If \(\theta \in \Theta_1\)

\(R(\theta,d(X)) = \int_R L(\theta,d(X)) f(x; \theta) \, dx + \int_{R^C} L(\theta,d(X)) f(x; \theta) \, dx = \int_R L(\theta,a_1) f(x; \theta) \, dx + \int_{R^C} L(\theta,a_0) f(x; \theta) \, dx= \\ = \int_R 0 \, f(x; \theta) \, dx + \int_{R^C} 1 \, f(x; \theta) \, dx = \int_{R^C} f(x; \theta) \, dx = P_{\theta\ \in \Theta_1}(d(X)=a_0)\)

Example

p <- seq(0,1,.01)
risk <- ifelse(p<.5, p^5, 1 - p^5) 
dat <- data.frame(p,risk)
ggplot(dat,aes(x=p,y=risk))+geom_line()

Generalised 0-1

\(L(\theta,a) = \left\{ \begin{array}{ll} c_I & \mbox{if } \theta \in \Theta_0 \text{ and } a=a_1\\ c_{II} & \mbox{if } \theta \in \Theta_1 \text{ and } a=a_0 \\ 0 & \text{otherwise} \\ \end{array} \right.\)

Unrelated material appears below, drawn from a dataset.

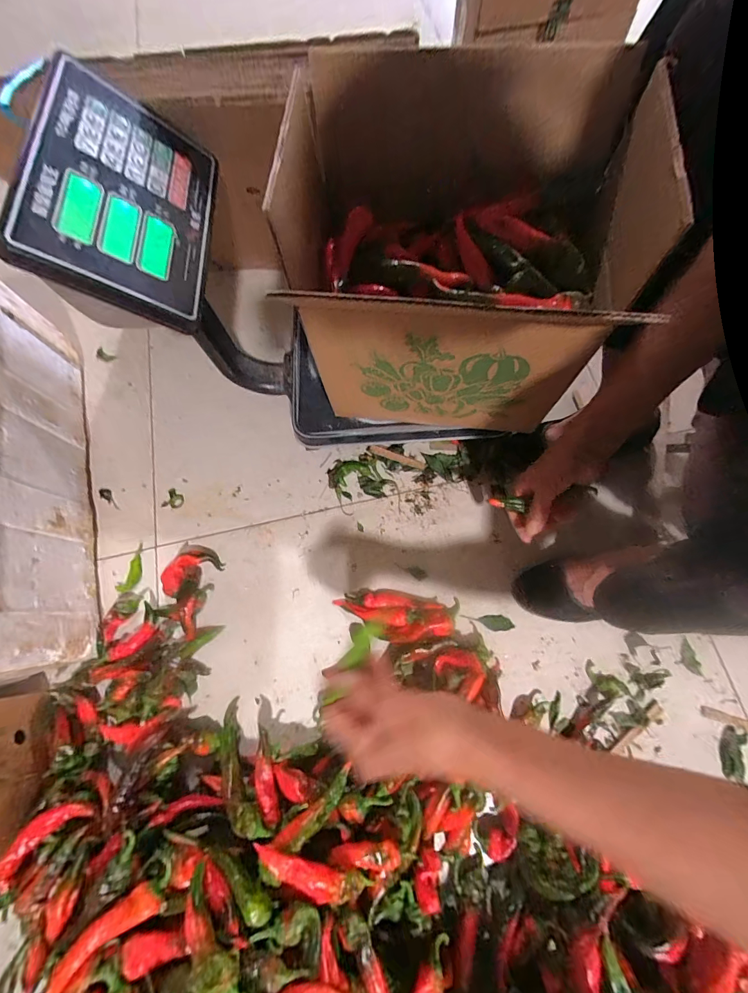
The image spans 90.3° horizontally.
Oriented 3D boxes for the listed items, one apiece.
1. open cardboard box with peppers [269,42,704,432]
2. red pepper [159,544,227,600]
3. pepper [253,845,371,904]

\(R(\theta,d) = \left\{ \begin{array}{ll} P_{\theta\ \in \Theta_0}\left(d(X)=a_1\right) =c_I \beta(\theta) & \mbox{if } \theta \in \Theta_0 \\ P_{\theta\ \in \Theta_1}\left(d(X)=a_0\right) =c_{II} \left( 1 -\beta(\theta) \right) & \mbox{if } \theta \in \Theta_1 \\ \end{array} \right.\)

More general

\(L(\theta,a) = \left\{ \begin{array}{ll} -V_{00} & \mbox{if } \theta \in \Theta_0 \text{ and } a=a_0\\ V_{01} & \mbox{if } \theta \in \Theta_0 \text{ and } a=a_1\\ -V_{11} & \mbox{if } \theta \in \Theta_1 \text{ and } a=a_1\\ V_{10} & \mbox{if } \theta \in \Theta_1 \text{ and } a=a_0\\ \end{array} \right.\)

\(R(\theta,a) = \left\{ \begin{array}{ll} V_{10} P_{\theta\ \in \Theta_0}\left(d(X)=a_1\right) - V_{00} P_{\theta\ \in \Theta_0}\left(d(X)=a_0\right)& \mbox{if } \theta \in \Theta_0 \\ V_{01} P_{\theta\ \in \Theta_1}\left(d(X)=a_0\right) - V_{11} P_{\theta\ \in \Theta_1}\left(d(X)=a_1\right) & \mbox{if } \theta \in \Theta_1 \\ \end{array} \right.\)

References

Casella, G., & Berger, R. L. (2002). Statistical inference (Vol. 2). Duxbury Pacific Grove, CA.

Wasserman, L. (2013). All of statistics: A concise course in statistical inference. Springer Science & Business Media.

Young, G. A., & Smith, R. L. (2005). Essentials of statistical inference (Vol. 16). Cambridge University Press.